Want to remove the stigma of PTSD? Then get to the original problem. Some yahoo decided a research project designed to give school aged children a better sense of self worth would be just fine and dandy for service members. That is what Comprehensive Soldier Fitness was. Take and look at what RAND Corp had to say about this and then hold folks accountable for doing it. Dark Side of Comprehensive Soldier Fitness
There seems to be reluctance and inconsistency among the CSF promoters in acknowledging that CSF is "research" and therefore should entail certain protections routinely granted to those who participate in research studies. Seligman explained to the APA's Monitor on Psychology (link is external), "This is the largest study - 1.1 million soldiers - psychology has ever been involved in" (a "study" is a common synonym for "research project"). But when asked during an NPR interview (link is external) whether CSF would be "the largest-ever experiment," Brig. Gen. Cornum, who oversees the program, responded, "Well, we're not describing it as an experiment. We're describing it as training." Despite the fact that CSF is incontrovertibly a research study, standard and important questions about experimental interventions like CSF are neither asked nor answered in the special issue. This neglect is all the more troubling given that the program is so massive and expensive, and the stakes are so high.
We also know this,
The Defense Department runs 900 suicide prevention programs, yet the number of military suicides has more than doubled since 2001, the head of the Pentagon’s suicide prevention office told lawmakers Thursday.

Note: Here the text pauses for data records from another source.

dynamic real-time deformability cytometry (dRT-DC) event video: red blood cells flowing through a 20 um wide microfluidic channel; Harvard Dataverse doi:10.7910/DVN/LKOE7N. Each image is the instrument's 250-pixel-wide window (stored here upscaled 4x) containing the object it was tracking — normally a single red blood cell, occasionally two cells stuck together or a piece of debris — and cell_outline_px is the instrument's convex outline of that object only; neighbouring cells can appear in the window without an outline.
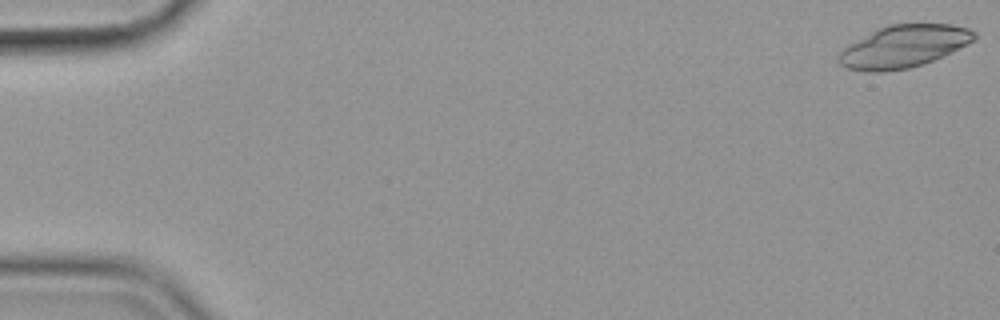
{"species": "common noctule bat (a hibernating species)", "species_latin": "Nyctalus noctula", "temperature_condition": "cold", "stored_images_in_passage": 57, "camera_frame_rate_fps": 3000, "um_per_image_px": 0.085, "animal": {"sex": "female", "body_mass_g": 19.9}, "frame": {"image": 1, "passage_image": 1, "time_ms": 0.0, "image_size_px": [1000, 320], "cell_outline_px": [[976, 40], [968, 44], [924, 64], [908, 68], [884, 72], [864, 72], [844, 68], [836, 60], [836, 56], [848, 44], [876, 28], [888, 24], [952, 24], [968, 28], [976, 32]], "centroid_in_image_um": [76.77, 3.95], "position_along_channel_um": 8.2, "area_um2": 33.87}}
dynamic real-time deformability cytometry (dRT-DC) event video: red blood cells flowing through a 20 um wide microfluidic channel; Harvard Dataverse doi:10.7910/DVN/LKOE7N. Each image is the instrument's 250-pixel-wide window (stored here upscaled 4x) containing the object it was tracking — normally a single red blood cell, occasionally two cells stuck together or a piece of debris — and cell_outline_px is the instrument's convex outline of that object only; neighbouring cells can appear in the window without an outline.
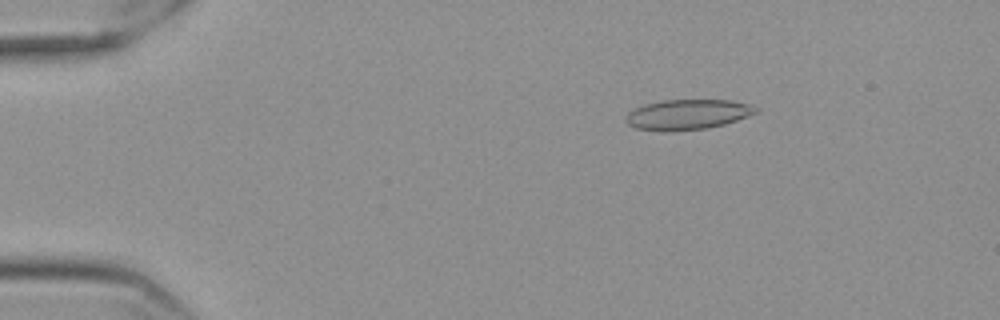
{"species": "Egyptian fruit bat (a non-hibernating species)", "species_latin": "Rousettus aegyptiacus", "temperature_condition": "cold", "stored_images_in_passage": 58, "camera_frame_rate_fps": 3000, "um_per_image_px": 0.085, "frame": {"image": 1, "passage_image": 10, "time_ms": 3.0, "image_size_px": [1000, 320], "cell_outline_px": [[760, 108], [756, 112], [748, 116], [724, 124], [704, 128], [664, 132], [636, 128], [628, 124], [624, 120], [628, 112], [644, 104], [664, 100], [732, 100], [748, 104]], "centroid_in_image_um": [58.42, 9.73], "position_along_channel_um": 26.6, "area_um2": 22.77}}
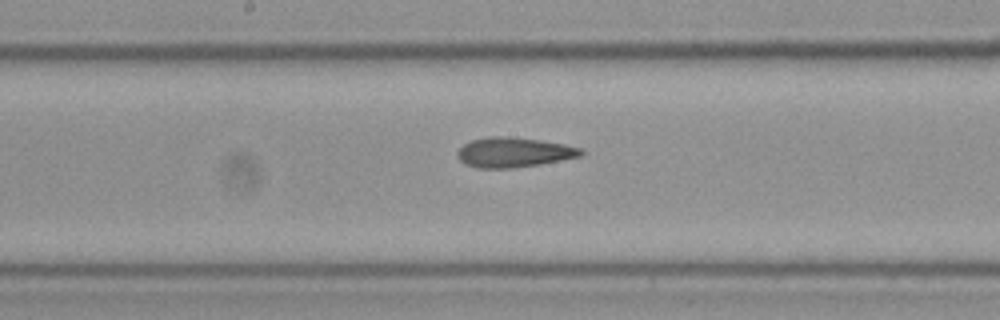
{"frame": {"image": 2, "passage_image": 31, "time_ms": 10.0, "image_size_px": [1000, 320], "cell_outline_px": [[584, 152], [580, 156], [540, 164], [512, 168], [476, 168], [464, 164], [456, 156], [456, 152], [464, 144], [472, 140], [488, 136], [500, 136], [540, 140], [564, 144], [580, 148]], "centroid_in_image_um": [43.62, 12.95], "position_along_channel_um": 204.6, "area_um2": 21.39}}
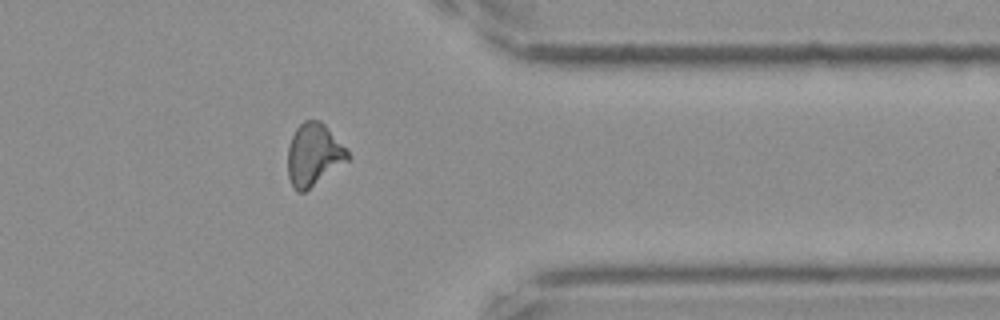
{"frame": {"image": 3, "passage_image": 47, "time_ms": 15.333, "image_size_px": [1000, 320], "cell_outline_px": [[348, 160], [304, 192], [296, 192], [288, 176], [288, 148], [292, 136], [296, 128], [304, 120], [320, 120], [324, 124], [348, 152]], "centroid_in_image_um": [26.63, 13.15], "position_along_channel_um": 384.8, "area_um2": 21.27}, "authors_computed_cell_mechanics": {"area_um2": 21.4727, "velocity_mm_per_s": 3.5696, "shape_relaxation_time_tau1_ms": null, "shape_relaxation_time_tau2_ms": 4.3437, "deformation_change_tau1": null, "deformation_change_tau2": 0.1259}}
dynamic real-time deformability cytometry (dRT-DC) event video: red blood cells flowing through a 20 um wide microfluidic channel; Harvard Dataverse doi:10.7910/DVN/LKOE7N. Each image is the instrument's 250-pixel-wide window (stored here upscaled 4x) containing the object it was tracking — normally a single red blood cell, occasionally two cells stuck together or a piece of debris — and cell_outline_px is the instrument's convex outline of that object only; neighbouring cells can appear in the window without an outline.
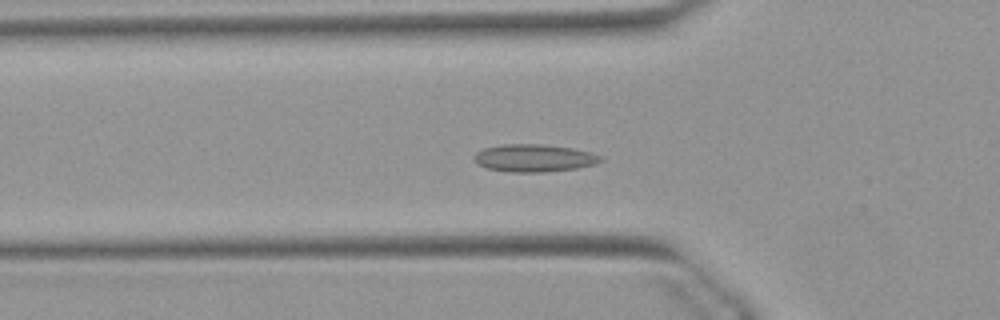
{"species": "Egyptian fruit bat (a non-hibernating species)", "species_latin": "Rousettus aegyptiacus", "temperature_condition": "warm", "stored_images_in_passage": 52, "camera_frame_rate_fps": 3000, "um_per_image_px": 0.085, "animal": {"sex": "female"}, "frame": {"image": 1, "passage_image": 17, "time_ms": 5.333, "image_size_px": [1000, 320], "cell_outline_px": [[604, 160], [596, 164], [576, 168], [544, 172], [512, 172], [488, 168], [476, 164], [476, 152], [484, 148], [504, 144], [540, 144], [572, 148], [592, 152], [600, 156]], "centroid_in_image_um": [45.43, 13.43], "position_along_channel_um": 80.4, "area_um2": 20.17}}
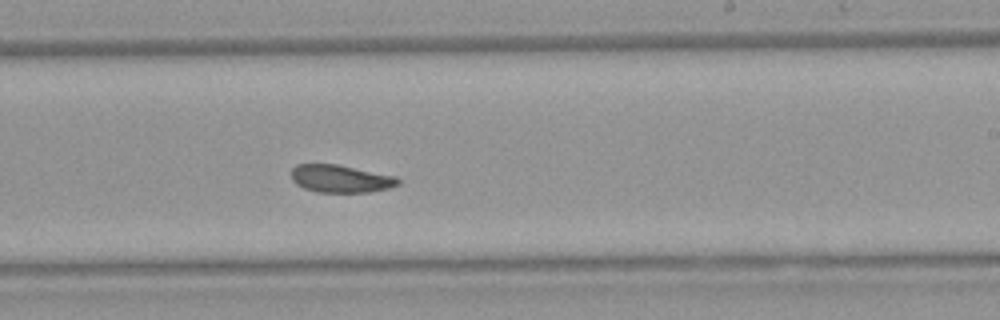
{"frame": {"image": 2, "passage_image": 31, "time_ms": 10.0, "image_size_px": [1000, 320], "cell_outline_px": [[400, 184], [388, 188], [372, 192], [316, 192], [304, 188], [296, 184], [292, 180], [292, 168], [296, 164], [336, 164], [396, 176], [400, 180]], "centroid_in_image_um": [28.96, 15.19], "position_along_channel_um": 260.0, "area_um2": 17.22}}
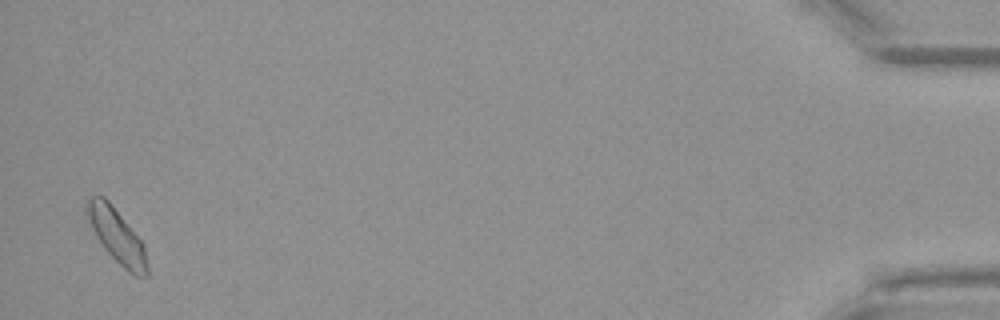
{"frame": {"image": 3, "passage_image": 51, "time_ms": 16.667, "image_size_px": [1000, 320], "cell_outline_px": [[148, 276], [136, 276], [128, 272], [104, 248], [96, 236], [84, 212], [84, 204], [88, 196], [104, 196], [108, 200], [144, 244], [148, 268]], "centroid_in_image_um": [9.89, 20.01], "position_along_channel_um": 425.3, "area_um2": 18.96}, "authors_computed_cell_mechanics": {"area_um2": 18.2648, "velocity_mm_per_s": 3.8651, "shape_relaxation_time_tau1_ms": null, "shape_relaxation_time_tau2_ms": 2.0609, "deformation_change_tau1": null, "deformation_change_tau2": 0.0498}}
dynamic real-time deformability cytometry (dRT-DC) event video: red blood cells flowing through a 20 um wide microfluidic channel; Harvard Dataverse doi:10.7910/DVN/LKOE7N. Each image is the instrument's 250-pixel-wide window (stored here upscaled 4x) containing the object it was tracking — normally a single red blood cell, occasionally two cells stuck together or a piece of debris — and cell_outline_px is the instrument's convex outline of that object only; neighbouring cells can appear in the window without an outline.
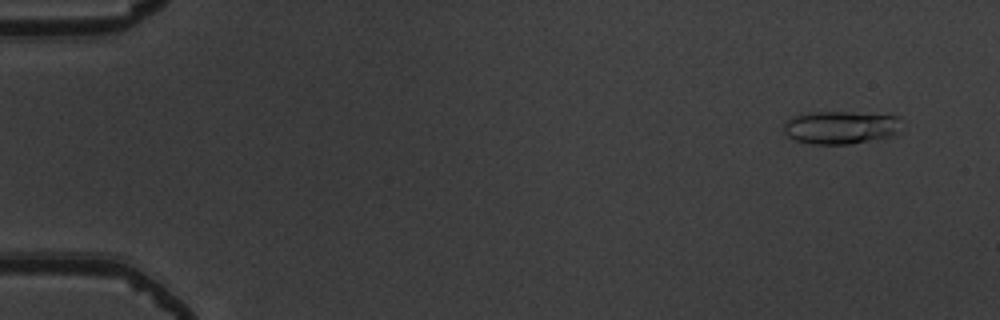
{"species": "common noctule bat (a hibernating species)", "species_latin": "Nyctalus noctula", "temperature_condition": "warm", "stored_images_in_passage": 53, "camera_frame_rate_fps": 3000, "um_per_image_px": 0.085, "animal": {"sex": "male", "body_mass_g": 19.5, "forearm_length_mm": 54.6}, "frame": {"image": 1, "passage_image": 4, "time_ms": 1.0, "image_size_px": [1000, 320], "cell_outline_px": [[900, 132], [892, 136], [848, 144], [812, 144], [796, 140], [788, 136], [784, 132], [784, 124], [788, 120], [804, 112], [848, 112], [900, 116]], "centroid_in_image_um": [71.48, 10.83], "position_along_channel_um": 13.5, "area_um2": 22.6}}
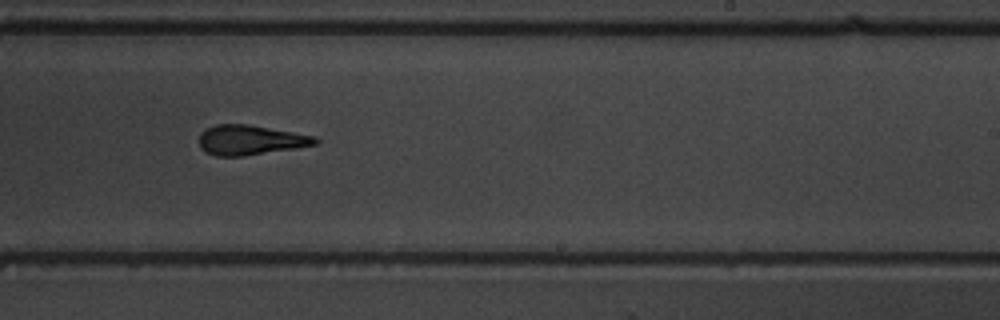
{"frame": {"image": 2, "passage_image": 34, "time_ms": 11.0, "image_size_px": [1000, 320], "cell_outline_px": [[320, 144], [296, 148], [244, 156], [216, 156], [204, 152], [200, 148], [200, 132], [216, 124], [248, 124], [316, 136], [320, 140]], "centroid_in_image_um": [21.31, 11.91], "position_along_channel_um": 267.7, "area_um2": 20.35}}
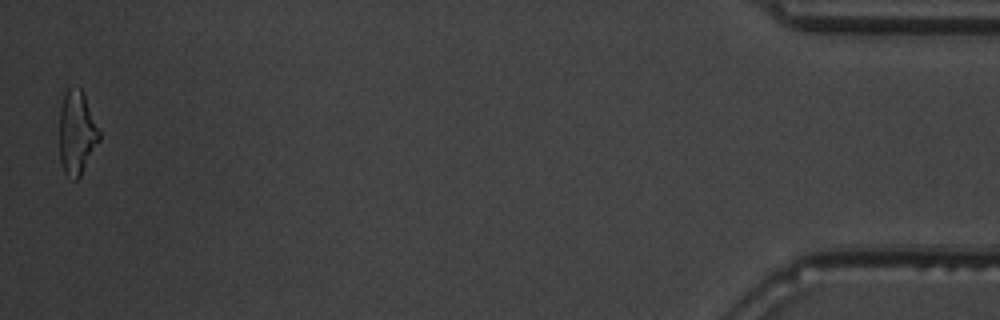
{"frame": {"image": 3, "passage_image": 53, "time_ms": 17.333, "image_size_px": [1000, 320], "cell_outline_px": [[100, 140], [80, 176], [76, 180], [72, 180], [64, 172], [60, 160], [60, 108], [64, 96], [68, 88], [80, 88], [84, 92], [100, 132]], "centroid_in_image_um": [6.53, 11.29], "position_along_channel_um": 428.7, "area_um2": 19.36}, "authors_computed_cell_mechanics": {"area_um2": 20.3456, "velocity_mm_per_s": 3.8828, "shape_relaxation_time_tau1_ms": 3.2916, "shape_relaxation_time_tau2_ms": 1.8393, "deformation_change_tau1": 0.1528, "deformation_change_tau2": 0.1324}}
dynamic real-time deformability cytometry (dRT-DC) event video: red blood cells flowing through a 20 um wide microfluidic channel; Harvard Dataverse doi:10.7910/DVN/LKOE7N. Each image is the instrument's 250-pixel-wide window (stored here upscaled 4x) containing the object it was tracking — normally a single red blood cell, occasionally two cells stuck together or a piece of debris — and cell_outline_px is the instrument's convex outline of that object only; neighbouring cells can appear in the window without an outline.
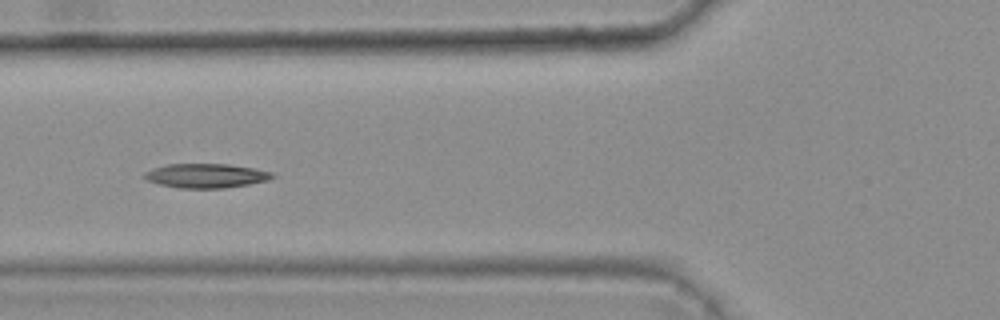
{"species": "common noctule bat (a hibernating species)", "species_latin": "Nyctalus noctula", "temperature_condition": "warm", "stored_images_in_passage": 6, "camera_frame_rate_fps": 3000, "um_per_image_px": 0.085, "animal": {"sex": "female", "body_mass_g": 25.1}, "frame": {"image": 1, "passage_image": 4, "time_ms": 1.0, "image_size_px": [1000, 320], "cell_outline_px": [[276, 176], [268, 180], [248, 184], [224, 188], [180, 188], [160, 184], [148, 180], [144, 176], [144, 172], [152, 168], [168, 164], [228, 164], [252, 168], [272, 172]], "centroid_in_image_um": [17.51, 14.93], "position_along_channel_um": 108.3, "area_um2": 17.92}}
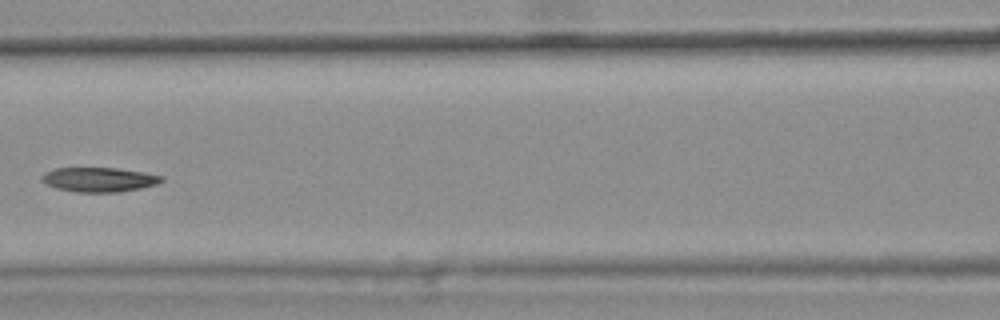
{"frame": {"image": 2, "passage_image": 5, "time_ms": 1.333, "image_size_px": [1000, 320], "cell_outline_px": [[164, 180], [156, 184], [140, 188], [120, 192], [76, 192], [56, 188], [40, 180], [40, 176], [44, 172], [52, 168], [116, 168], [144, 172], [164, 176]], "centroid_in_image_um": [8.4, 15.26], "position_along_channel_um": 158.2, "area_um2": 17.17}}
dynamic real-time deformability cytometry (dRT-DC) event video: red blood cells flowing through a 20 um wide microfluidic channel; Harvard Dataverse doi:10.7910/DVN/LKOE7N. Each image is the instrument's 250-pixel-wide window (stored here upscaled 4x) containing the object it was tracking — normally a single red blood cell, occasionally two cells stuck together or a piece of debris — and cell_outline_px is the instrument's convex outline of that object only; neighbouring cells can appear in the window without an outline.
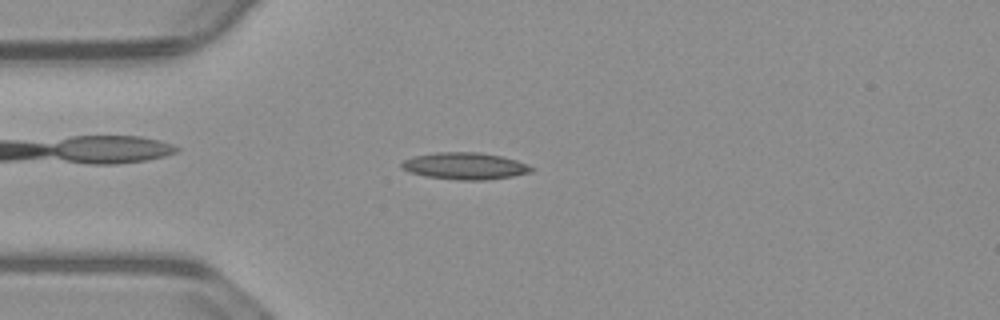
{"species": "common noctule bat (a hibernating species)", "species_latin": "Nyctalus noctula", "temperature_condition": "warm", "stored_images_in_passage": 54, "camera_frame_rate_fps": 3000, "um_per_image_px": 0.085, "animal": {"sex": "male", "body_mass_g": 23.1, "forearm_length_mm": 52.7}, "frame": {"image": 1, "passage_image": 13, "time_ms": 4.0, "image_size_px": [1000, 320], "cell_outline_px": [[532, 172], [512, 176], [488, 180], [460, 180], [424, 176], [408, 172], [400, 168], [400, 164], [404, 160], [412, 156], [436, 152], [480, 152], [500, 156], [516, 160], [532, 168]], "centroid_in_image_um": [39.44, 14.11], "position_along_channel_um": 45.6, "area_um2": 20.35}}
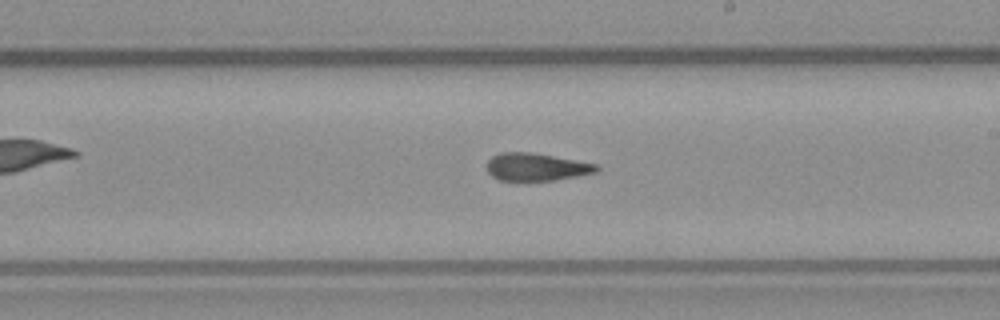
{"frame": {"image": 2, "passage_image": 30, "time_ms": 9.667, "image_size_px": [1000, 320], "cell_outline_px": [[600, 168], [596, 172], [556, 180], [500, 180], [492, 176], [488, 172], [488, 160], [492, 156], [500, 152], [528, 152], [552, 156], [596, 164]], "centroid_in_image_um": [45.57, 14.19], "position_along_channel_um": 243.4, "area_um2": 17.34}}
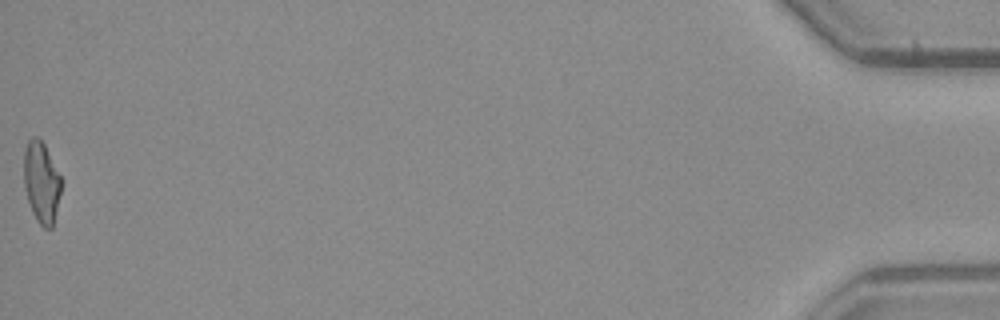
{"frame": {"image": 3, "passage_image": 54, "time_ms": 17.667, "image_size_px": [1000, 320], "cell_outline_px": [[60, 192], [52, 228], [44, 228], [36, 220], [32, 212], [24, 188], [24, 148], [28, 140], [32, 136], [40, 136], [60, 176]], "centroid_in_image_um": [3.49, 15.46], "position_along_channel_um": 431.7, "area_um2": 17.51}, "authors_computed_cell_mechanics": {"area_um2": 18.4671, "velocity_mm_per_s": 3.7411, "shape_relaxation_time_tau1_ms": 8.6651, "shape_relaxation_time_tau2_ms": 1.8024, "deformation_change_tau1": 0.2353, "deformation_change_tau2": 0.0906}}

Jacqueline Garrick, acting director of the Defense Suicide Prevention Office, told the House Armed Services Committee that the Pentagon has identified 291 suicides in fiscal 2012 with investigations into another 59 pending. This is up from 160 in 2001. She said the suicide rate for 2012 is expected to increase once death investigations have been completed and a final manner of death determination is issued.

When suicides went up instead of down, it would have been helpful if you guys started to ask why what you already failed before you just did more of it.

The worst thing is none of you seemed to notice that for veterans in general, they are double the civilian population rate, which is really bad, but when they looked at the percentages for younger veterans, the ones who got that "training" their rate was triple their peer rate.
The suicide rate among young male veterans continues to soar: ex-servicemen 24 and younger are now three times more likely than civilian males to take their lives, according to a federal study released Friday. Former troops in that high-risk age group — who were also enrolled for care at veterans' hospitals — posted a suicide rate of 79.1 per 100,000 during 2011, the latest data available. In contrast, the annual suicide rate for all American males has recently averaged about 25 per 100,000, the U.S. Department of Veterans Affairs reports. During 2009, the suicide rate for veterans 24 and younger was 46.1 per 100,000 — meaning the deadly pace increased by 79 percent during that two-year span.
Seems like one of your staffers should have paid attention to all of this since we did.
Anyone can get PTSD after trauma, but not everyone went into traumatic events willingly. They put their lives on the line for each other but couldn't talk to each other about needing help to heal from it. That is the real problem behind all of it. They were trained that way.